> AIM OF THE TASK: Copy out exactly the lines below that run from the one holding "27: (69, 84)" to the one holding "47: (89, 156)", keeping both of those lines and no others.

(RECORDED INFORMATION)

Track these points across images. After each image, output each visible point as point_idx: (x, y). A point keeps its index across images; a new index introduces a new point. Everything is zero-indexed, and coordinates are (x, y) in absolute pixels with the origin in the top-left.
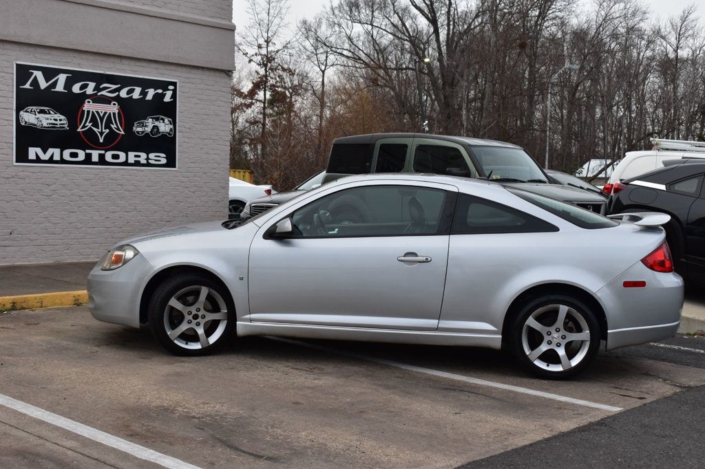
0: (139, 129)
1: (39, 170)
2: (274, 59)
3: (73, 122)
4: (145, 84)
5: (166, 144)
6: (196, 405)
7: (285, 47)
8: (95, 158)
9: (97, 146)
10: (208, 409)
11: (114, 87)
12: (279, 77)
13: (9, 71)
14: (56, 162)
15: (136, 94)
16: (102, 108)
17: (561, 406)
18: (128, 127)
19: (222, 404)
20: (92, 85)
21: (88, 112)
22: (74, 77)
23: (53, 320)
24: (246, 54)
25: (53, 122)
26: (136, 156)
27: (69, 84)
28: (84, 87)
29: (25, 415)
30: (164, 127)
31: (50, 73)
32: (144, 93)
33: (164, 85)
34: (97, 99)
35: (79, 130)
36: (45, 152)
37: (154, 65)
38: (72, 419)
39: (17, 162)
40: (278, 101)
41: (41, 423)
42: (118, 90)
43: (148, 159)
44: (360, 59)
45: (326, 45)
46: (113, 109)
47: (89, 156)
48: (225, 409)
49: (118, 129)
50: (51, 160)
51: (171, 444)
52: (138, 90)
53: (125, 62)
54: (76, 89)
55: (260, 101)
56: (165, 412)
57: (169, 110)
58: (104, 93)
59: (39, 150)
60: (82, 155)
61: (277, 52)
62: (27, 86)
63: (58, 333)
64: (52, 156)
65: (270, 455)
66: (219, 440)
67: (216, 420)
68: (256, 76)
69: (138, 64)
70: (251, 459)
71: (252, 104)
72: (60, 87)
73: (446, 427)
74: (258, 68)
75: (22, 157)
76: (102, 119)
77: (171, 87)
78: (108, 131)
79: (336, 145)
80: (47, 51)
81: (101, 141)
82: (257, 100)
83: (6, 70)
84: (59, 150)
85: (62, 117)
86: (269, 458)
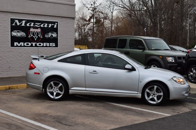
0: (47, 36)
1: (17, 49)
2: (96, 9)
3: (27, 35)
4: (48, 23)
5: (55, 40)
6: (54, 113)
7: (100, 5)
8: (34, 45)
9: (34, 41)
10: (57, 114)
11: (39, 24)
12: (98, 14)
13: (9, 20)
14: (22, 46)
15: (46, 26)
16: (36, 30)
17: (154, 114)
18: (43, 36)
19: (61, 113)
20: (33, 24)
21: (32, 31)
22: (28, 21)
23: (20, 92)
24: (87, 7)
25: (21, 35)
26: (46, 44)
27: (26, 24)
28: (30, 24)
29: (9, 115)
30: (54, 35)
31: (20, 21)
32: (48, 25)
33: (54, 23)
34: (34, 28)
35: (29, 37)
36: (19, 44)
37: (51, 17)
38: (21, 116)
39: (11, 47)
40: (98, 22)
41: (13, 117)
42: (40, 25)
43: (49, 45)
44: (125, 8)
45: (114, 3)
46: (39, 30)
47: (32, 45)
48: (61, 114)
49: (41, 36)
50: (21, 46)
51: (45, 122)
52: (46, 25)
53: (42, 16)
54: (28, 25)
55: (92, 22)
56: (45, 115)
57: (56, 30)
58: (36, 26)
59: (17, 43)
60: (30, 44)
61: (97, 6)
62: (14, 25)
63: (21, 95)
64: (21, 45)
65: (70, 125)
66: (58, 121)
67: (58, 117)
68: (91, 14)
69: (46, 17)
70: (64, 125)
71: (90, 23)
72: (23, 25)
73: (118, 119)
74: (91, 12)
75: (12, 45)
76: (36, 34)
77: (56, 23)
78: (37, 37)
79: (106, 40)
80: (19, 14)
81: (36, 40)
82: (91, 22)
83: (8, 20)
84: (23, 43)
85: (24, 33)
86: (69, 125)
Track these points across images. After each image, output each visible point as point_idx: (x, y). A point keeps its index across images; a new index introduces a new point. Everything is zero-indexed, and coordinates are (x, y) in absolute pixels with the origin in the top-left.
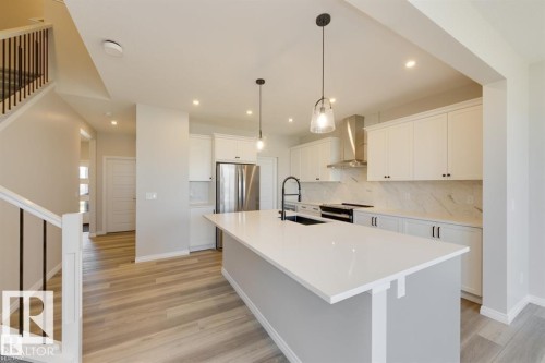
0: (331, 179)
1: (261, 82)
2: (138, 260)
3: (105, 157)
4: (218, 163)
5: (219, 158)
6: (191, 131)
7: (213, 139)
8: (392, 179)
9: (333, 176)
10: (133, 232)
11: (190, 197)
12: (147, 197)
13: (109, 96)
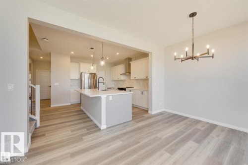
0: (122, 79)
1: (92, 48)
2: (52, 106)
3: (37, 70)
4: (81, 73)
5: (81, 71)
6: (71, 62)
7: (79, 64)
8: (136, 78)
9: (122, 78)
10: (50, 99)
11: (71, 85)
12: (55, 84)
13: (41, 50)
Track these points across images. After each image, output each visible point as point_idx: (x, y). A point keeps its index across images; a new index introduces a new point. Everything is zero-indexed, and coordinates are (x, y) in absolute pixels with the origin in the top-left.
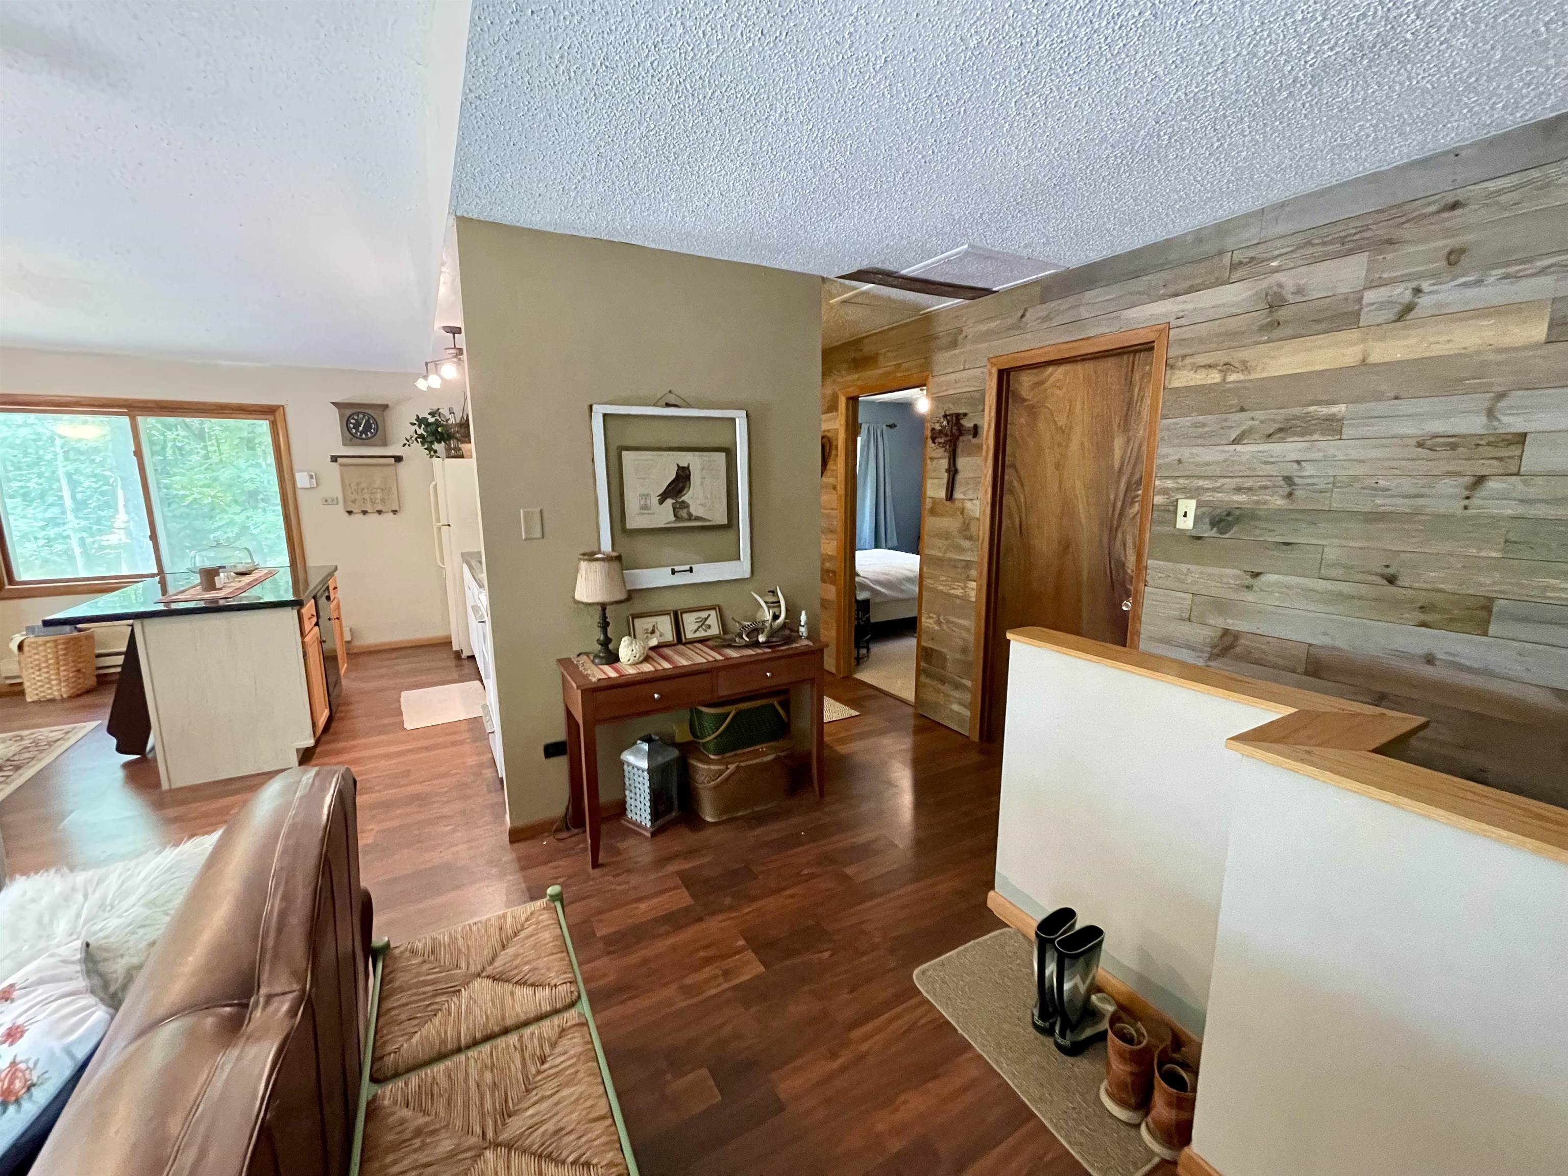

(End RECORDED INFORMATION)

> RESULT FOR THIS TASK:
27: (69, 84)
28: (84, 87)
29: (25, 415)
30: (164, 127)
31: (50, 73)
32: (144, 93)
33: (164, 85)
34: (97, 99)
35: (79, 130)
36: (45, 152)
37: (154, 65)
38: (72, 419)
39: (17, 162)
40: (278, 101)
41: (41, 423)
42: (118, 90)
43: (148, 159)
44: (360, 59)
45: (326, 45)
46: (113, 109)
47: (89, 156)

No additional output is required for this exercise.